> [Task prompt]: In this exercise, every entry below is to be reproduced word for word.

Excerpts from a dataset
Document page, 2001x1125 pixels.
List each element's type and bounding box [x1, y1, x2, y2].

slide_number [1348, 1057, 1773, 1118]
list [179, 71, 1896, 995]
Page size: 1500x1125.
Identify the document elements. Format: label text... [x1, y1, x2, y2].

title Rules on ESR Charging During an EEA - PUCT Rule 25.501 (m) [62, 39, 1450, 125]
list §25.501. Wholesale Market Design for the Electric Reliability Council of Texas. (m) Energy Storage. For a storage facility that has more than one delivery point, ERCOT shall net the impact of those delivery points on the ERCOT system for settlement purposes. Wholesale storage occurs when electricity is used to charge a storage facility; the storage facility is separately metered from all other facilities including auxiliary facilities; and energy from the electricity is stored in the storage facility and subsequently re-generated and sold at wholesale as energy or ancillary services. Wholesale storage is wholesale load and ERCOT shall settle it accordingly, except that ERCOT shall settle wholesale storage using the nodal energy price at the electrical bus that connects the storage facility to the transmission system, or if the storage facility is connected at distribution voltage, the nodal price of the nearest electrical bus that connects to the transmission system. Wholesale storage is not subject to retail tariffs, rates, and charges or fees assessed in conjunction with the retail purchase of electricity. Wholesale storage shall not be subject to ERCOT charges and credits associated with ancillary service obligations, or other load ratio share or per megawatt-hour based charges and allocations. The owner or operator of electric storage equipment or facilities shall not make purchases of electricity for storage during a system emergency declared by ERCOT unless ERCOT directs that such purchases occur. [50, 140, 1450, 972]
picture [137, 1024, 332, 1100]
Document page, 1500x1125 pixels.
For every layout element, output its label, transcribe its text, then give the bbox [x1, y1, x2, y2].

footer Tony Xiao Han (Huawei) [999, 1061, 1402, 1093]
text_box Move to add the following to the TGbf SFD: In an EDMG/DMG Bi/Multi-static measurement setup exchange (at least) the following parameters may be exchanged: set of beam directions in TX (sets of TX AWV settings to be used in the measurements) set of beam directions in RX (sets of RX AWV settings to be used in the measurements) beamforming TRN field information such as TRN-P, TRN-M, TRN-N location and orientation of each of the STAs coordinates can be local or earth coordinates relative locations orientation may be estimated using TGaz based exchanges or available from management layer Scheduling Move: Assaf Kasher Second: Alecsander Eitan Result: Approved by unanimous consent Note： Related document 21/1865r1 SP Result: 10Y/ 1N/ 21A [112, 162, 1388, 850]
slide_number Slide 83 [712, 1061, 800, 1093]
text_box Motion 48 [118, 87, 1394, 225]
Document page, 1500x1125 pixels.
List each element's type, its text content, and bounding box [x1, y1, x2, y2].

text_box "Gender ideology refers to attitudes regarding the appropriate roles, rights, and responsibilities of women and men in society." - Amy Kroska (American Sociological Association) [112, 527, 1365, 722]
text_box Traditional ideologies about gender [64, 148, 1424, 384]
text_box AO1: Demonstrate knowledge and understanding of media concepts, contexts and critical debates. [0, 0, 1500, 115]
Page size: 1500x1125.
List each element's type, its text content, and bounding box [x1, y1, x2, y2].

> [Answer for this exercise]:
Document page, 2001x1125 pixels.
List each element's type and bounding box [x1, y1, x2, y2].

slide_number [1348, 1057, 1773, 1118]
list [179, 71, 1896, 995]
Page size: 1500x1125.
Identify the document elements. Format: label text... [x1, y1, x2, y2].

title Rules on ESR Charging During an EEA - PUCT Rule 25.501 (m) [62, 39, 1450, 125]
list §25.501. Wholesale Market Design for the Electric Reliability Council of Texas. (m) Energy Storage. For a storage facility that has more than one delivery point, ERCOT shall net the impact of those delivery points on the ERCOT system for settlement purposes. Wholesale storage occurs when electricity is used to charge a storage facility; the storage facility is separately metered from all other facilities including auxiliary facilities; and energy from the electricity is stored in the storage facility and subsequently re-generated and sold at wholesale as energy or ancillary services. Wholesale storage is wholesale load and ERCOT shall settle it accordingly, except that ERCOT shall settle wholesale storage using the nodal energy price at the electrical bus that connects the storage facility to the transmission system, or if the storage facility is connected at distribution voltage, the nodal price of the nearest electrical bus that connects to the transmission system. Wholesale storage is not subject to retail tariffs, rates, and charges or fees assessed in conjunction with the retail purchase of electricity. Wholesale storage shall not be subject to ERCOT charges and credits associated with ancillary service obligations, or other load ratio share or per megawatt-hour based charges and allocations. The owner or operator of electric storage equipment or facilities shall not make purchases of electricity for storage during a system emergency declared by ERCOT unless ERCOT directs that such purchases occur. [50, 140, 1450, 972]
picture [137, 1024, 332, 1100]
Document page, 1500x1125 pixels.
For every layout element, output its label, transcribe its text, then give the bbox [x1, y1, x2, y2].

footer Tony Xiao Han (Huawei) [999, 1061, 1402, 1093]
text_box Move to add the following to the TGbf SFD: In an EDMG/DMG Bi/Multi-static measurement setup exchange (at least) the following parameters may be exchanged: set of beam directions in TX (sets of TX AWV settings to be used in the measurements) set of beam directions in RX (sets of RX AWV settings to be used in the measurements) beamforming TRN field information such as TRN-P, TRN-M, TRN-N location and orientation of each of the STAs coordinates can be local or earth coordinates relative locations orientation may be estimated using TGaz based exchanges or available from management layer Scheduling Move: Assaf Kasher Second: Alecsander Eitan Result: Approved by unanimous consent Note： Related document 21/1865r1 SP Result: 10Y/ 1N/ 21A [112, 162, 1388, 850]
slide_number Slide 83 [712, 1061, 800, 1093]
text_box Motion 48 [118, 87, 1394, 225]
Document page, 1500x1125 pixels.
List each element's type, its text content, and bounding box [x1, y1, x2, y2].

text_box "Gender ideology refers to attitudes regarding the appropriate roles, rights, and responsibilities of women and men in society." - Amy Kroska (American Sociological Association) [112, 527, 1365, 722]
text_box Traditional ideologies about gender [64, 148, 1424, 384]
text_box AO1: Demonstrate knowledge and understanding of media concepts, contexts and critical debates. [0, 0, 1500, 115]
Page size: 1500x1125.
List each element's type, its text content, and bounding box [x1, y1, x2, y2].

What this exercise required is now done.